◆ **How to complete this task**
Below are some records. Return exactly their lines from the one containing "ring pip: (729, 142)" through the one containing "ring tip: (397, 79)", and drop the pictures.

◆ **Supplied entries**
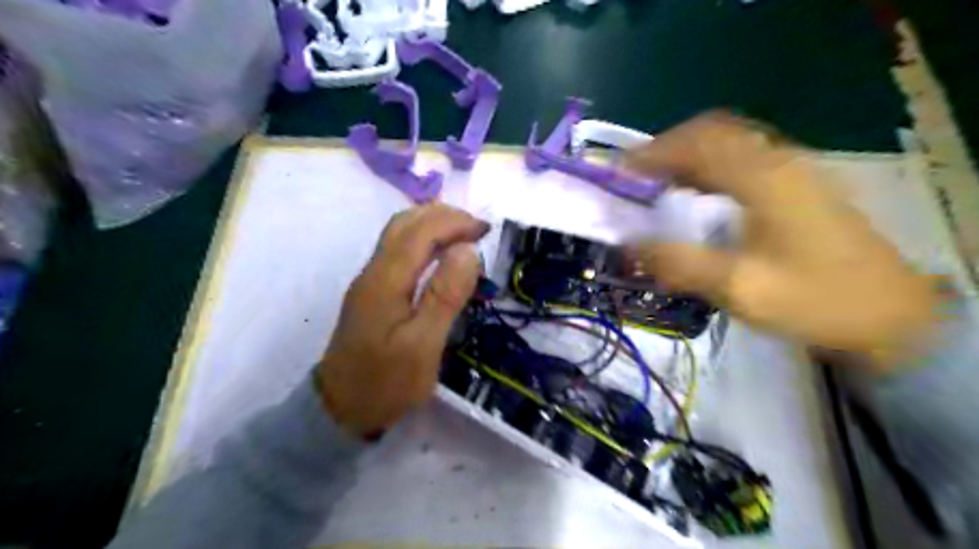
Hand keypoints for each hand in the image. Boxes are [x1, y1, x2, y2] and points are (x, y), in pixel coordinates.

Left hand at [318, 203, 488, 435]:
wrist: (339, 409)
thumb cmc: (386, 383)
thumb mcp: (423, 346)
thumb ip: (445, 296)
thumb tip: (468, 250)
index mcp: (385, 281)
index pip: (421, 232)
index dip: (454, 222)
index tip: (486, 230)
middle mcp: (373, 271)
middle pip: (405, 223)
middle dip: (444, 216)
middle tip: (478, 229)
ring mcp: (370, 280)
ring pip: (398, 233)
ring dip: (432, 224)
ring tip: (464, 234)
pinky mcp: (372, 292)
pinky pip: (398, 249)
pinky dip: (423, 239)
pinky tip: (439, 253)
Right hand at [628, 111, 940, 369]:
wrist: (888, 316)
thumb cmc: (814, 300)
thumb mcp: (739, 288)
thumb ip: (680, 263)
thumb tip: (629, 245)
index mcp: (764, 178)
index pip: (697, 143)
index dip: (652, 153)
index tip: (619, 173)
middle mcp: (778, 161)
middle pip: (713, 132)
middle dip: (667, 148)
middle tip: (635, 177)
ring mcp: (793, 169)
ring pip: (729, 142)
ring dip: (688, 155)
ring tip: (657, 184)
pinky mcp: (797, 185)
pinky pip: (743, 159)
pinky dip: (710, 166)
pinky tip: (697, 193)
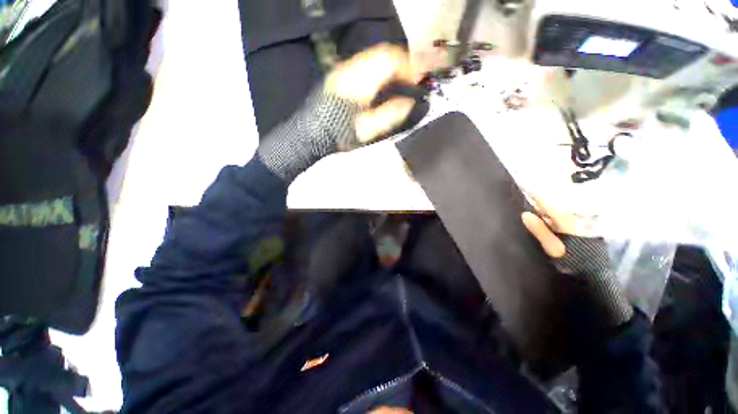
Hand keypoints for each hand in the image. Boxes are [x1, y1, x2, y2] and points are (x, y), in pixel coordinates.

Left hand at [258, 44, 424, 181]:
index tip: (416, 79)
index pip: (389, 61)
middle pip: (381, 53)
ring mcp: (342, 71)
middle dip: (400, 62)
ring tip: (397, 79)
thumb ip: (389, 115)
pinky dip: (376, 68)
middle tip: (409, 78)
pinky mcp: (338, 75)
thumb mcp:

---

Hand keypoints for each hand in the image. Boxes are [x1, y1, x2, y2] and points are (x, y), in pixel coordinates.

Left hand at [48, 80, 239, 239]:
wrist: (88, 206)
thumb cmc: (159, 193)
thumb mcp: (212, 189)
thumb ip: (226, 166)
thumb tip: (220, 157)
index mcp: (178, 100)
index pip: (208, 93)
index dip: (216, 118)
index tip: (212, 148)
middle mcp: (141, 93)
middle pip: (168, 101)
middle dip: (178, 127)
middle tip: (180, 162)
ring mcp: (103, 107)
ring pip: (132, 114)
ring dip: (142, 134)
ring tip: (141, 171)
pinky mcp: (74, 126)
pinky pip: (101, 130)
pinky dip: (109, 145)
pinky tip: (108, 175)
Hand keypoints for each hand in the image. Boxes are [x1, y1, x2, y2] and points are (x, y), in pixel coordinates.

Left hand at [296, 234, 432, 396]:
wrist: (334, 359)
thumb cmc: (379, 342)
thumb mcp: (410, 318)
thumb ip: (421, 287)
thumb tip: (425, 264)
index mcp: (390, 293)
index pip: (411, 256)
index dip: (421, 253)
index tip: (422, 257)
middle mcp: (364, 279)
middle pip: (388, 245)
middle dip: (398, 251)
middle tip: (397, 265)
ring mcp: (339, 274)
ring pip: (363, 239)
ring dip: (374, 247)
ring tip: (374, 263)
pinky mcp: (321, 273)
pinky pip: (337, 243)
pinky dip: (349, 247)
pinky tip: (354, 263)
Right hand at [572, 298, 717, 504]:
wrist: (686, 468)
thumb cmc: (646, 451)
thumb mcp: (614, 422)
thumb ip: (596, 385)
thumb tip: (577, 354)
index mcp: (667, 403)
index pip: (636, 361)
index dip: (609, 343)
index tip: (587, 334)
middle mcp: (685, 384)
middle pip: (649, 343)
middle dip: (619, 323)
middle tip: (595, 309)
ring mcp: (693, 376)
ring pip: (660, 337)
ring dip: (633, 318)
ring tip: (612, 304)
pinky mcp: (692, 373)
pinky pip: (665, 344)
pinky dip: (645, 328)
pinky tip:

◆ **Solution to the problem**
ring pip: (729, 142)
ring dip: (688, 155)
ring tip: (657, 184)
pinky mcp: (797, 185)
pinky pip: (743, 159)
pinky dip: (710, 166)
pinky tip: (697, 193)
Hand keypoints for each hand in the image. Boxes are [x1, y1, x2, y2] and points are (x, y), in pixel coordinates.

Left hand at [258, 44, 424, 181]:
index tip: (416, 79)
index pip: (389, 61)
middle pip: (381, 53)
ring mcp: (342, 71)
middle dip: (400, 62)
ring tip: (397, 79)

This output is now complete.